- [ACTIVITIES]:
1 > Using the Hague System text below, explain in one to three sentences why a person domiciled in a European Union country may file through the Hague System.
2 > Please decide whether each statement agrees with the Hague System text below, answering yes or no and quoting the deciding words: (a) When filing, a user must designate every contracting party. (b) An applicant must first file a national or regional design application. (c) The Hague Agreement was revised in 1934 under the London Act.
3 > Take the Hague System text below further, starting right after its final sentence on the Additional and Complementary Acts.
SOURCE PASSAGE section start
The WIPO Hague System provides an international mechanism for securing and managing design rights simultaneously, in multiple countries and regions, through one application filed directly with WIPO. The resulting international registration provides design owners with the equivalent of a bundle of national or regional registrations. The subsequent management of that international registration – including modifications, updates and renewals – is a single step procedure through WIPO.

Geographical coverage 
The Hague System comprises 77 contracting parties, covering more than 90 countries, including all countries of the European Union (EU) and the African Intellectual Property Organization (OAPI). Hague System users can designate as few or as many of these contracting parties as they wish when filing an international application.

According to the rules laid out by the Hague Agreement, anyone who is a national of – or who has a domicile, habitual residence or real and effective industrial or commercial establishment in – any one of the Hague System's contracting parties (including any country of the EU or OAPI) can use the Hague System. There is no pre-requirement to file a national or regional design application.

History 
The origins of the Hague System date back to 1925 and the adoption of the Hague Agreement Concerning the International Deposit of Industrial Designs . The Hague Agreement was revised in 1934 (London Act) and again in 1960 (Hague Act). An Additional Act signed in Monaco in 1961, and a Complementary Act signed in Stockholm in 1967 (further amended in 1979) supplement The Hague Agreement.
SOURCE PASSAGE section end
COLLECTED DATA section start
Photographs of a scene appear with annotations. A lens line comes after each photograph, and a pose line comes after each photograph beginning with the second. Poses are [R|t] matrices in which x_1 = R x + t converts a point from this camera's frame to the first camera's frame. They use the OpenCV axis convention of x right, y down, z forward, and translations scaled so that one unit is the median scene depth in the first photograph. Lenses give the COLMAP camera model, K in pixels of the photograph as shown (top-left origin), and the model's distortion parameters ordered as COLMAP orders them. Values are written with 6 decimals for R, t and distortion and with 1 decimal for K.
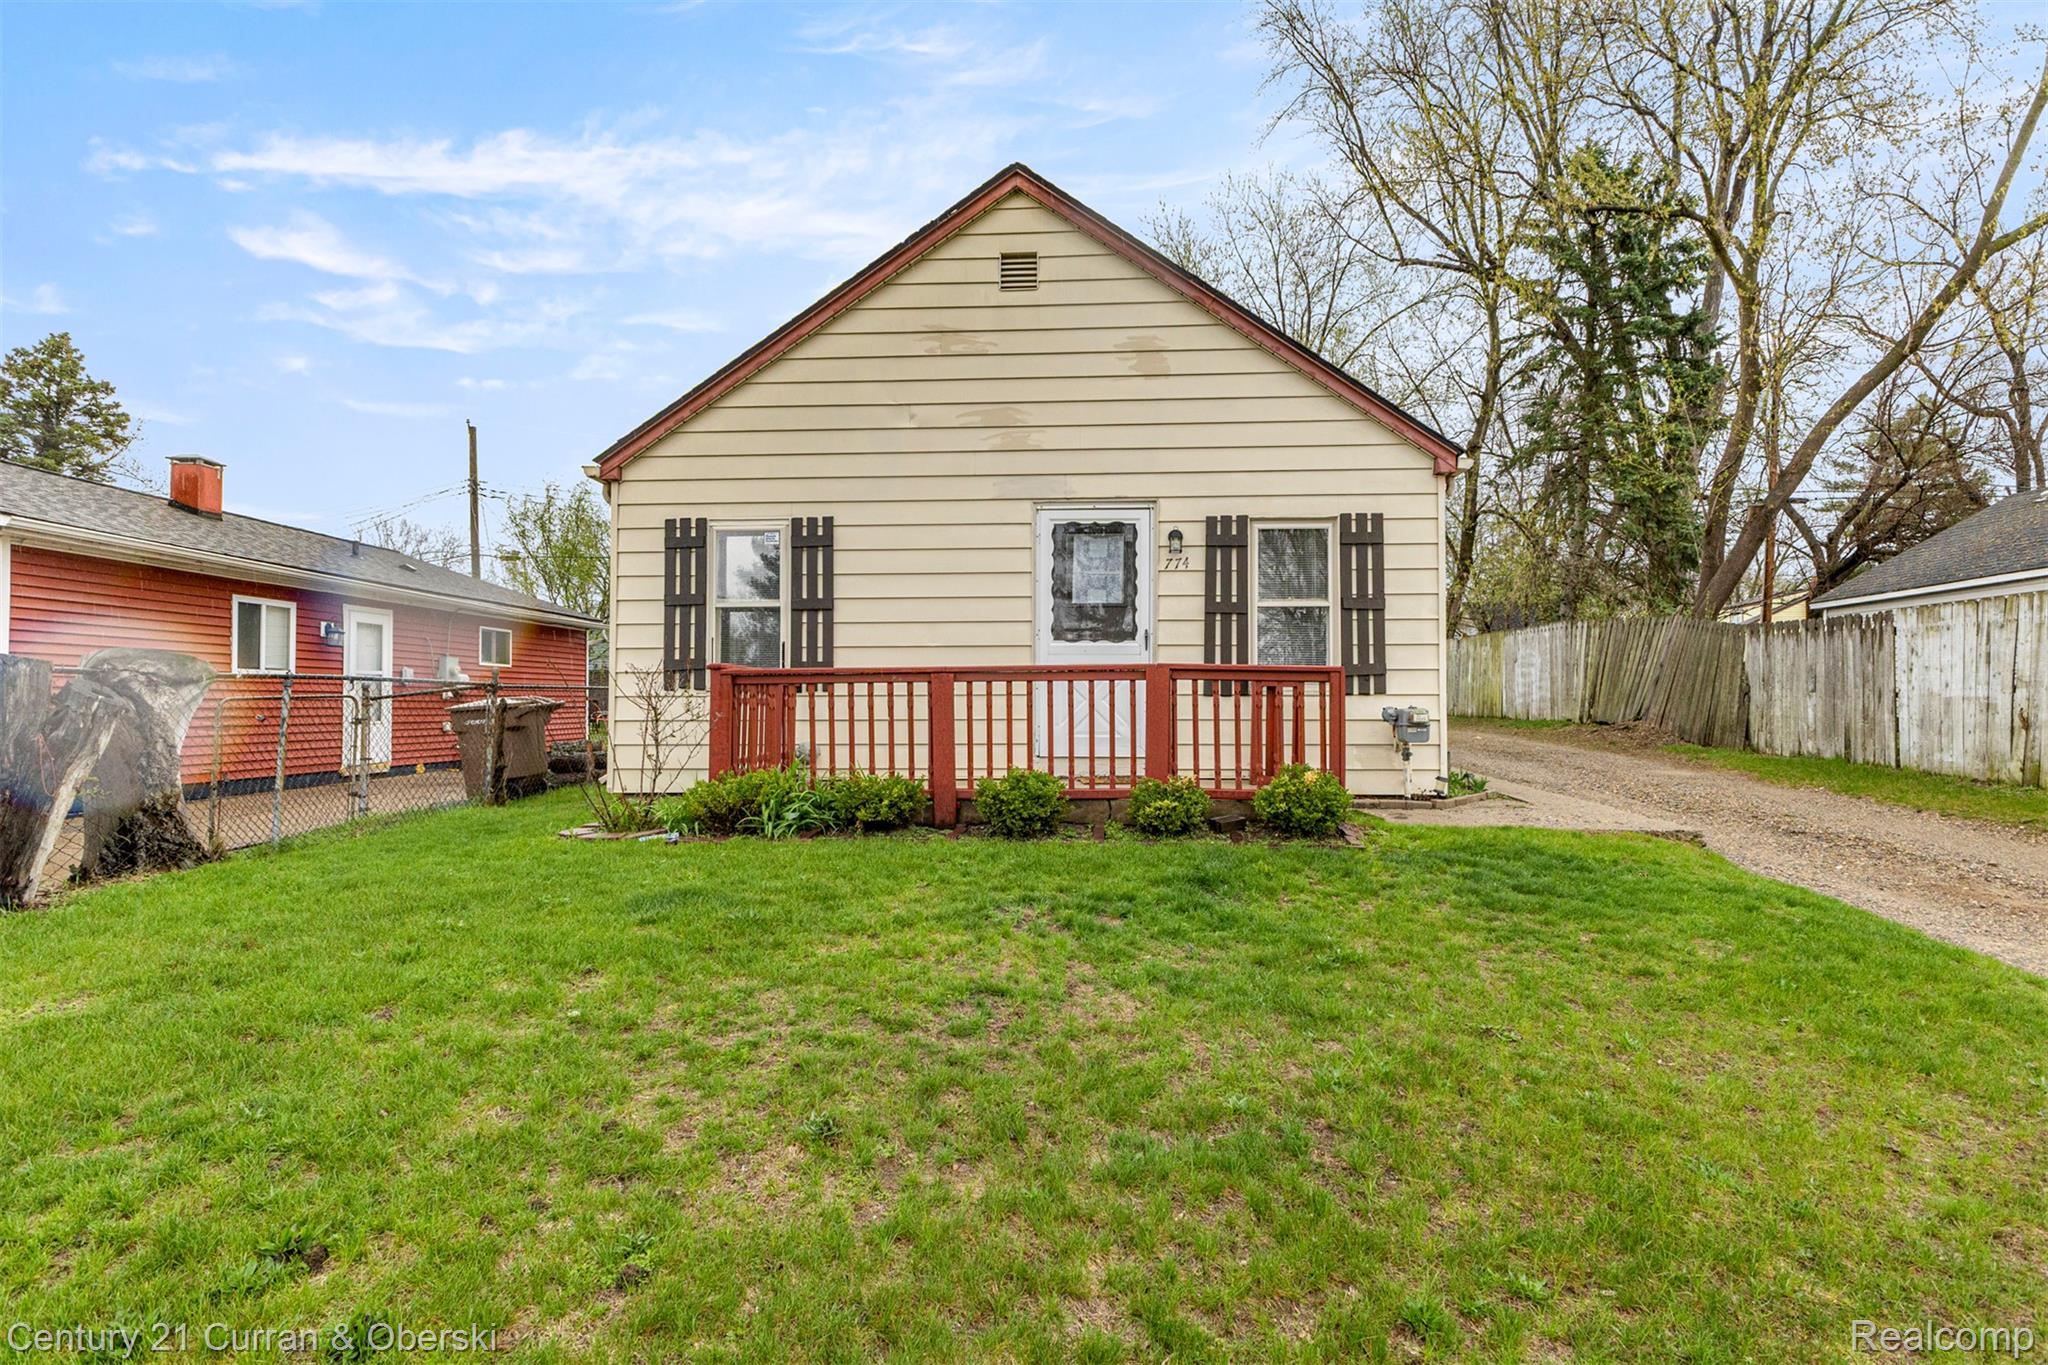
COLLECTED DATA section end
- [SOLVED PROBLEMS]:
1 > The rules of the Hague Agreement let anyone who is a national of, or has a domicile, habitual residence or real and effective industrial or commercial establishment in, any of the system's contracting parties use it. The text says this includes any country of the EU. No national or regional design application has to be filed first.

2 >
(a) No: "Hague System users can designate as few or as many of these contracting parties as they wish when filing an international application."
(b) No: "There is no pre-requirement to file a national or regional design application."
(c) Yes: "The Hague Agreement was revised in 1934 (London Act)"

3 >
The London Act (1934) – frozen on January 1, 2010 – terminated on October 18, 2016 . It is no longer possible to file international applications under this Act. It is however currently still possible to renew or modify an international registration recorded under this Act, up to the date of maximum duration of protection provided for – fifteen years. All activity under the London Act (1934) will terminate at the latest on December 31, 2024.

The latest Act of the Hague Agreement is the Geneva Act (1999) – signed on July 2, 1999 – which came into effect on December 23, 2003. Both the Geneva Act (1999) and the Hague Act (1960) – two independent acts of the Hague Agreement – are in force. Operations take place almost entirely under the Geneva Act (1999).

The Geneva Act is open to all WIPO member states and any intergovernmental organization (IGO) that has:

 at least one member that is also a member of WIPO; and
 an office through which design protection may be obtained, with effect in the territory in which the IGO's constituting treaty applies.

The Geneva Act:

 extends membership to countries with intellectual property (IP) offices that carry out novelty examination of designs;
 ensures the international registration system's compatibility with regional systems; and
 offers more features and increased geographical scope.

Common Regulations and Administrative Instructions complement the two Acts of the Hague Agreement that are in force.

Using the Hague System 
International design applications are filed directly through WIPO, according to the requirements and procedures established by the Hague Agreement. The domestic legal framework of each designated contracting party governs the design protection provided by the resulting international registrations.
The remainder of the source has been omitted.